Online Clustering of Data Sequences with Bandit Information
Abstract: We study the problem of online clustering of data sequences in the multi-armed bandit (MAB) framework under the fixed-confidence setting. There are $M$ arms, each providing i.i.d. samples from a parametric distribution whose parameters are unknown. The $M$ arms form $K$ clusters based on the distance between the true parameters. In the MAB setting, one arm can be sampled at each time. The objective is to estimate the clusters of the arms using as few samples as possible from the arms, subject to an upper bound on the error probability. Our setting allows for: arms within a cluster to have non-identical distributions, vector parameter arms, vector observations, and $K \le M$ clusters.
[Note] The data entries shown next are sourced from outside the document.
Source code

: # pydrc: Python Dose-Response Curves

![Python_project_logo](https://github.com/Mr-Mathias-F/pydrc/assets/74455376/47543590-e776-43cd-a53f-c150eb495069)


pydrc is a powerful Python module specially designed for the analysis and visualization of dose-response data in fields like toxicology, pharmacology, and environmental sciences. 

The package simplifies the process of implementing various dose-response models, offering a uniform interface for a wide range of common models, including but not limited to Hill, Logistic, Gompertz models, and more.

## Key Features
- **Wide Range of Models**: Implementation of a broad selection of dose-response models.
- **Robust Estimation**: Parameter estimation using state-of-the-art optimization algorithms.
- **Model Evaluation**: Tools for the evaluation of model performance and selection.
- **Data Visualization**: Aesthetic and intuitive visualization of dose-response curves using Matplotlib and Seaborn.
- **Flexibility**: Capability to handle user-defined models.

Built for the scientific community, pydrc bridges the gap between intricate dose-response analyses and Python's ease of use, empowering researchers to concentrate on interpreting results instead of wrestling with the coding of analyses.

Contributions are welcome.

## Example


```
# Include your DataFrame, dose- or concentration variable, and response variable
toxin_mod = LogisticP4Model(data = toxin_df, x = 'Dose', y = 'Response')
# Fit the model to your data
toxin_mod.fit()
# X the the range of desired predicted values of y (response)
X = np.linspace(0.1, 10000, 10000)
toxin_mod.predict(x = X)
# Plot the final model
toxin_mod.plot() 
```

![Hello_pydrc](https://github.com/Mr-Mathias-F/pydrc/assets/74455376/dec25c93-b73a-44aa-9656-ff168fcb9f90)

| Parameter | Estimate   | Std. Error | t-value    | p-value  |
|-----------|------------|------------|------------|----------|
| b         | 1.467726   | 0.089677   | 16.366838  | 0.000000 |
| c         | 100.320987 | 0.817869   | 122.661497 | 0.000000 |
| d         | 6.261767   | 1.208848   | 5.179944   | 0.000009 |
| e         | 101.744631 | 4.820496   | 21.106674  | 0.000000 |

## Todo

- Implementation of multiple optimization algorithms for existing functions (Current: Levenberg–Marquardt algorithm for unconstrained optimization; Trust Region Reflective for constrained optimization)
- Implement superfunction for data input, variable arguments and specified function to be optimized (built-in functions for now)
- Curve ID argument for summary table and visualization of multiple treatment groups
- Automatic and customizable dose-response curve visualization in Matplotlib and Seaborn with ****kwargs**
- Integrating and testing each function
We propose and analyze the Average Tracking Bandit Online Clustering (ATBOC) algorithm. For multivariate Gaussian distributed arms, we show that ATBOC is asymptotically order-optimal, i.e., the expected sample complexity grows at most twice as fast as that of lower bound in asymptotic regime ($\delta\rightarrow 0$). This upper bound on expected sample complexity is also valid for multivariate subgaussian arms. For single-parameter exponential family distributed arms, we show that ATBOC is asymptotically optimal, i.e., the expected sample complexity growth matches the lower bound in the asymptotic regime. We also propose a computationally more efficient alternatives Lower and Upper Confidence Bound based Bandit Online Clustering Algorithm (LUCBBOC), and Bandit Online Clustering-Elimination (BOC-ELIM). We derive the computational complexity of all the proposed algorithms and also compare the per-sample run time through simulations. The LUCBBOC and BOC-ELIM algorithms require lesser per-sample run time compared to ATBOC and achieve comparable performance. All the proposed algorithms are $\delta$-Probably correct, i.e., the error probability of cluster estimate at the stopping time is upper bounded by $\delta$. We validate the asymptotic optimality guarantees through simulations, and present the comparison of our proposed algorithms with other related work through simulations on both synthetic and real-world datasets.
Event Details
Title: Online Clustering of Data Sequences with Bandit Information
Date: April 16, 2026 at 04:00 PM
Venue: ESB 234 (Malaviya Hall)
Speaker: Mr. Dinesh Chandran (EE22D200)
Guide: Dr. Srikrishna Bhashyam
Type: PHD seminar